Not All Traffic is Routed Via VPN

[nikolay.zhelev]

Hi fellows,

I have one huge problem, which confuses me a lot.

I have a Linksys WRT54GL router with OpenVPN server (thanks to DD WRT firmware). My goal is to route all traffic (even ping requests and direct IP requests) through my VPN. In other words, I would like to disappear from my work network.

However on my windows XP client side, after connection to my router via VPN, everything is fine, the default gateway is my VPN gateway, but still I'm able to see all computers on my work network. At my workplace we have network printer and even when I'm connected to my VPN, I'm still able to print from my work printer, which confuses me a lot, because this means that not all of my traffic is routed via VPN. Is that normal? As far as I know, when I use udp tunnelling, everything has to be routed through the VPN, am I right?

My server config:

local [Router's external IP address"
mode server
tls-server
auth-user-pass-verify /tmp/custom.sh via-file
script-security 3
tmp-dir /tmp
server-bridge
dev tap0
proto udp
port 1194
persist-key
persist-tun
dh /tmp/openvpn/dh.pem
ca /tmp/openvpn/ca.crt
cert /tmp/openvpn/cert.pem
key /tmp/openvpn/key.pem
tls-auth /tmp/openvpn/ta.key
tls-cipher DHE-RSA-AES256-SHA
cipher BF-CBC
auth MD5
keepalive 10 120
comp-lzo
client-to-client
verb 6
mute 20
management localhost 5001
push "redirect-gateway def1"
push "dhcp-option DNS [Router's local IP address]"
reneg-sec 0


My client config:

client
dev tap0
proto udp
tls-client
remote [Router's IP address] 1194
nobind
persist-key
persist-tun
dev-node OpenVPN
auth-user-pass
ca "C:\\ca.crt"
cert "C:\\client1.crt"
key "C:\\client1.key"
tls-auth "C:\\ta.key"
tls-cipher DHE-RSA-AES256-SHA
cipher BF-CBC
pull "redirect-gateway def1"
pull "dhcp-option DNS [Router's local IP address]"
auth MD5
comp-lzo
ns-cert-type server
resolv-retry infinite
keepalive 10 120
verb 6
mute 20
reneg-sec 0


Overall the configuration is stable, but the above mentioned problem still exists, which drives me crazy!

Looking forward to hearing from you guys!

---
Kind Regards,
Zhelev

[janjust]

your local network is addressed using LAN routes , which take precedence over the default gateway. If you want to not see the internal network, remove all routes pointing to LAN resources except the OLD default gateway, which is most likely needed to reach the EC2 server.

[nikolay.zhelev]

Dear janjust,

Thank you for your reply!

I tried to remove all routes pointing to LAN resources except the OLD default gateway, but Windows XP is not allowing that. When I type the command and try to execute it, nothing happens. Even more the routes appear again in my table.

Is there any command for OpenVPN, which does this?

Looking forward to hearing from you!

---
Sincerely Yours,
Zhelev

[janjust]

there is no openvpn command to do this - removing existing routes is not something that OpenVPN does or should do. What output does the 'route' command give when you try to remove the old routes to the LAN?
what does your routing table look like in the first place, after bringing up the VPN?

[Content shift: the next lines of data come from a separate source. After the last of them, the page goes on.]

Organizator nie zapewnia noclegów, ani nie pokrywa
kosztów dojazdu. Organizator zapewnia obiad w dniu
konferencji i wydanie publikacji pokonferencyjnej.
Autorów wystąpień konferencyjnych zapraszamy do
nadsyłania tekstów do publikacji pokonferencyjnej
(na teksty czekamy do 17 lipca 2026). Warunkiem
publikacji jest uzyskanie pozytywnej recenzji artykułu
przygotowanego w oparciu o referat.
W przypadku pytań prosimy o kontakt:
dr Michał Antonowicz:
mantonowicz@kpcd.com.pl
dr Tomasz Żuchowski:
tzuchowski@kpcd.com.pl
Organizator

Finally, why is it so bad that you'd have routes to the existing LAN? it's not as if you could really hide by removing the routes - as network admin I'd sure know you're there.

[nikolay.zhelev]

Dear janjust,

Thank you for your reply!

Today I made two screenshots of my routing table, using OpenVPN on my workplace.

Legend:

192.168.1.0 - network at my workplace
192.168.1.102 - my IP, given by the DHCP server at my workplace
192.168.1.254 - The Gateway of my workplace network

88.10.6.0 - OpenVPN network
88.10.6.1 - OpenVPN Gateway
88.10.6.50 - my OpenVPN IP

I'm sure you can read the routing table better than me, without this legend, but I hope it could help to other members.

This is a screenshot of my routing table:


This is the result after trying to delete all routes related to 192.168.1.0


Probably I'm not able to delete all routes related to 192.168.1.0, because I'll loose the route for OpenVPN connection, but when I try to delete my workplace gateway [192.168.1.254] the result is the same.

I'm looking forward to hearing from you!

---
Kind Regards,
Zhelev

[janjust]

seems to me you're running into Windows specifics here - I cannot delete the routes to any of my network adapters.
Perhaps you do it using 'netsh.exe' or you can first get a DHCP address and then reconfigure your adapter with static settings - if you're lucky you can remove the network routes then (though I doubt it).

However, this has nothing to do with OpenVPN, only with Windows IP addressing and routing.